**What is needed**: Should an entry contain an image, omit it and repeat the rest exactly.

Items from a dataset:
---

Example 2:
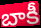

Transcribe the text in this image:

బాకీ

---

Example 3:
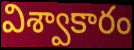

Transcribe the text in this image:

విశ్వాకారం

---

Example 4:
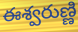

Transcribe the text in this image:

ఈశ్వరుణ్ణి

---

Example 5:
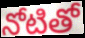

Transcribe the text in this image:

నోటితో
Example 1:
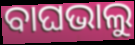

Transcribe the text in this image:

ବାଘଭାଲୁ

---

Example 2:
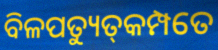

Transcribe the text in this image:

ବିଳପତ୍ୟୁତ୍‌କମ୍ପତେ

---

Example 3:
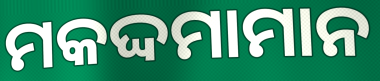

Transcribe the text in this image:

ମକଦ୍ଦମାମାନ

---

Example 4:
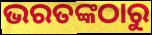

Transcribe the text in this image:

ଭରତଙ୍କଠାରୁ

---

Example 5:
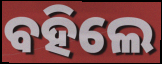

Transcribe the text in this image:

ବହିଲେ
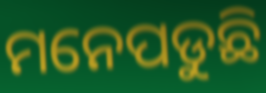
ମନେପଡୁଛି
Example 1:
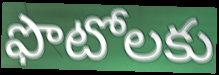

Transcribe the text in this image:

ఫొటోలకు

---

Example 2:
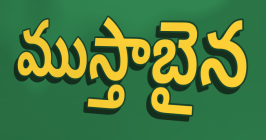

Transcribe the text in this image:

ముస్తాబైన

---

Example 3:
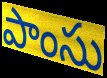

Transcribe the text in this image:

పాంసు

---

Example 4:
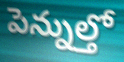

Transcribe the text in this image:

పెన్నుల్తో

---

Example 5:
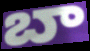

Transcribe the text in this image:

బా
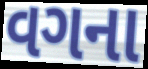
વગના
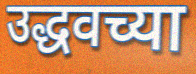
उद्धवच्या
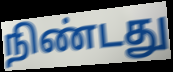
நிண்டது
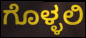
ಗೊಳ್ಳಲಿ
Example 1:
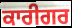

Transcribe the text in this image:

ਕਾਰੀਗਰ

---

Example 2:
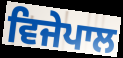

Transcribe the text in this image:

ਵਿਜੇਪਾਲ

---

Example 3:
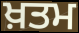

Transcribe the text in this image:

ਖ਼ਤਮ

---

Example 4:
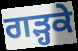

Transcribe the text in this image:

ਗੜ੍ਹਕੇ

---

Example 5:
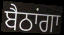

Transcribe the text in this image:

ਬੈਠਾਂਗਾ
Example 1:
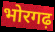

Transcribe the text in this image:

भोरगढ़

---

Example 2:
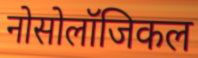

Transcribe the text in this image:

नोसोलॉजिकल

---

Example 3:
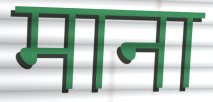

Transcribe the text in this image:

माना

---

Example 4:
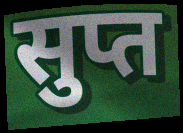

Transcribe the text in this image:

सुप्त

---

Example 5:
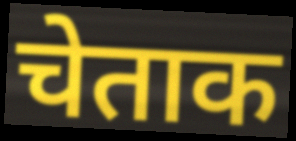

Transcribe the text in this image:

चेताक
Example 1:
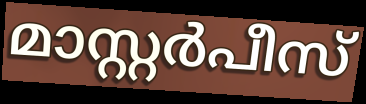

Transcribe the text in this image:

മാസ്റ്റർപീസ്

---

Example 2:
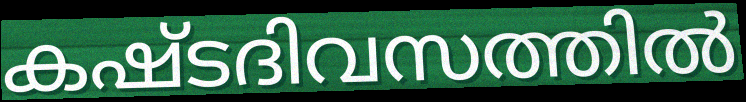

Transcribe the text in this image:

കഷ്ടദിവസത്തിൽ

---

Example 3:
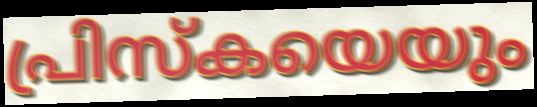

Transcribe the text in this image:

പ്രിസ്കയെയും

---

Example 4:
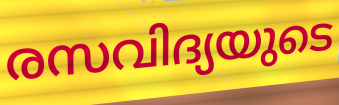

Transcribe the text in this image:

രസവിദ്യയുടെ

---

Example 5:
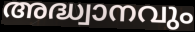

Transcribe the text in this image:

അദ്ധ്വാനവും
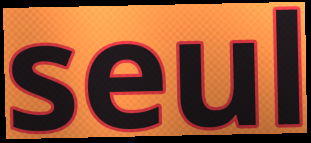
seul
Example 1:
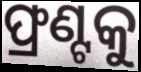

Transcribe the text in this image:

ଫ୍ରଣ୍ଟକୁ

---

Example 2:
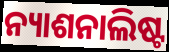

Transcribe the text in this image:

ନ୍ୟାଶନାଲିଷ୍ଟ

**Answer box**:
---

Example 2:

Transcribe the text in this image:

బాకీ

---

Example 3:

Transcribe the text in this image:

విశ్వాకారం

---

Example 4:

Transcribe the text in this image:

ఈశ్వరుణ్ణి

---

Example 5:

Transcribe the text in this image:

నోటితో
Example 1:

Transcribe the text in this image:

ବାଘଭାଲୁ

---

Example 2:

Transcribe the text in this image:

ବିଳପତ୍ୟୁତ୍‌କମ୍ପତେ

---

Example 3:

Transcribe the text in this image:

ମକଦ୍ଦମାମାନ

---

Example 4:

Transcribe the text in this image:

ଭରତଙ୍କଠାରୁ

---

Example 5:

Transcribe the text in this image:

ବହିଲେ
ମନେପଡୁଛି
Example 1:

Transcribe the text in this image:

ఫొటోలకు

---

Example 2:

Transcribe the text in this image:

ముస్తాబైన

---

Example 3:

Transcribe the text in this image:

పాంసు

---

Example 4:

Transcribe the text in this image:

పెన్నుల్తో

---

Example 5:

Transcribe the text in this image:

బా
વગના
उद्धवच्या
நிண்டது
ಗೊಳ್ಳಲಿ
Example 1:

Transcribe the text in this image:

ਕਾਰੀਗਰ

---

Example 2:

Transcribe the text in this image:

ਵਿਜੇਪਾਲ

---

Example 3:

Transcribe the text in this image:

ਖ਼ਤਮ

---

Example 4:

Transcribe the text in this image:

ਗੜ੍ਹਕੇ

---

Example 5:

Transcribe the text in this image:

ਬੈਠਾਂਗਾ
Example 1:

Transcribe the text in this image:

भोरगढ़

---

Example 2:

Transcribe the text in this image:

नोसोलॉजिकल

---

Example 3:

Transcribe the text in this image:

माना

---

Example 4:

Transcribe the text in this image:

सुप्त

---

Example 5:

Transcribe the text in this image:

चेताक
Example 1:

Transcribe the text in this image:

മാസ്റ്റർപീസ്

---

Example 2:

Transcribe the text in this image:

കഷ്ടദിവസത്തിൽ

---

Example 3:

Transcribe the text in this image:

പ്രിസ്കയെയും

---

Example 4:

Transcribe the text in this image:

രസവിദ്യയുടെ

---

Example 5:

Transcribe the text in this image:

അദ്ധ്വാനവും
seul
Example 1:

Transcribe the text in this image:

ଫ୍ରଣ୍ଟକୁ

---

Example 2:

Transcribe the text in this image:

ନ୍ୟାଶନାଲିଷ୍ଟ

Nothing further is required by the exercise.